The aircraft was at approximately 3,500 feet (1,100 m) over Lake Michigan, 18 miles (29 km) NNW of Benton Harbor, Michigan when it vanished from radar screens after requesting a descent to 2,500 feet (760 m). A widespread search was commenced including using sonar and dragging the bottom of Lake Michigan with trawlers, but to no avail. Considerable light debris, upholstery, and human body fragments were found floating on the surface, but divers were unable to locate the plane's wreckage.
Two families were lost in the accident. The largest family group was the Hokansons — John, his wife, Kay, their seven-year-old daughter Janice, and their four-year-old son Thomas. The other family was the William H. Frengs. Mr.

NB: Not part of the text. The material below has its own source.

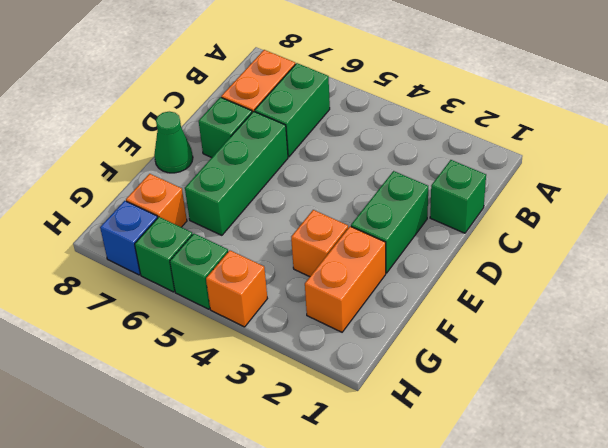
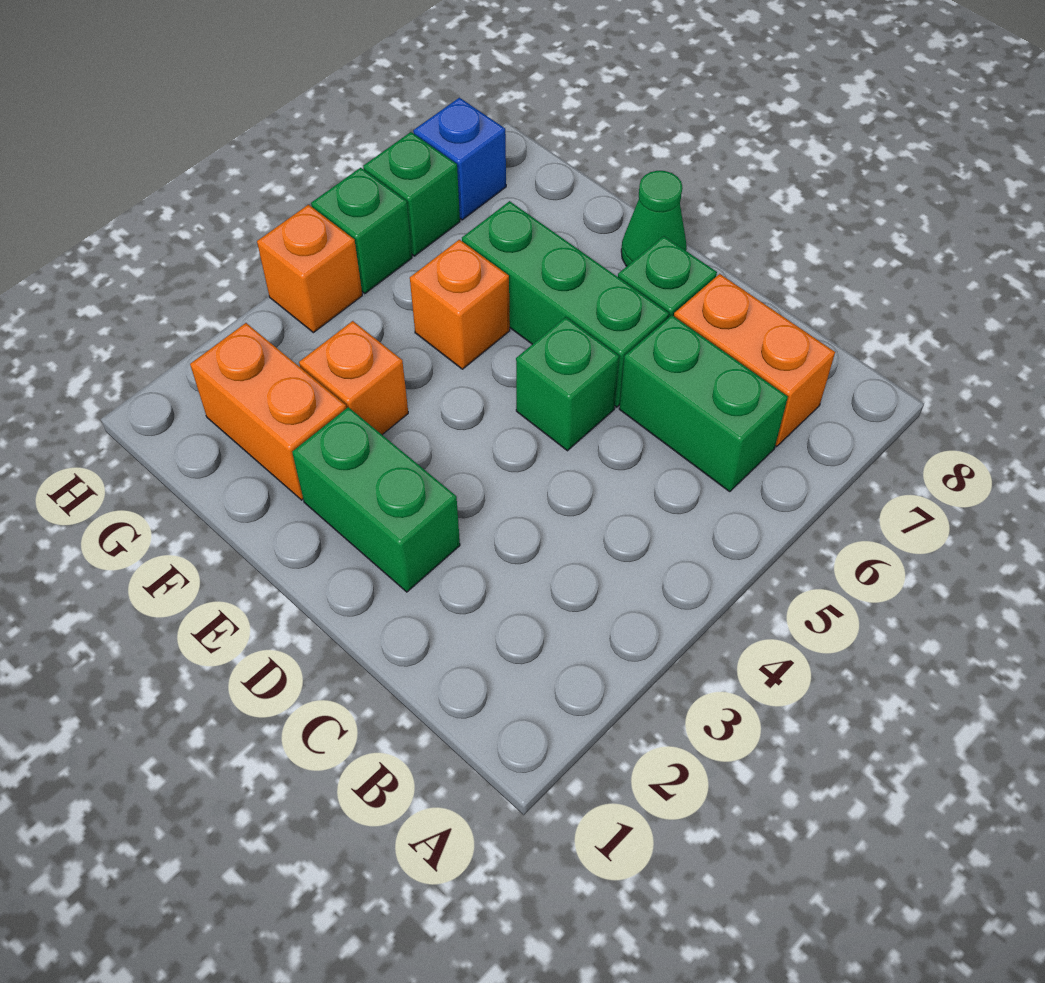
green brick C1 level 1 -> green brick D5 level 1
orange brick G7 level 1 -> orange brick F5 level 1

Freng, a lawyer and vice president of the International Telephone and Telegraph Corporation, was accompanied by his wife, Rosa, and their daughter Barbara, 18.
The missing airliner is the subject of an annual search by Michigan Shipwreck Research Associates, a Michigan-based non-profit organization. The search is funded by author Clive Cussler.
In September 2008, a researcher investigating the crash of Flight 2501 found an unmarked grave that she believes contains the remains of some of the 58 victims. Valerie van Heest says human remains from the June 1950 crash into Lake Michigan washed ashore and were buried in a mass grave. She claims they were buried in a St. Joseph-area cemetery without the knowledge of the victims' families, and the grave was never marked. In a 2008 ceremony at the cemetery with 58 family members of Flight 2501, a large black granite marker was placed that now lists the names of the 58. And these words:
"In Memory of Northwest Flight 2501, June 23, 1950. Gone but Never Forgotten."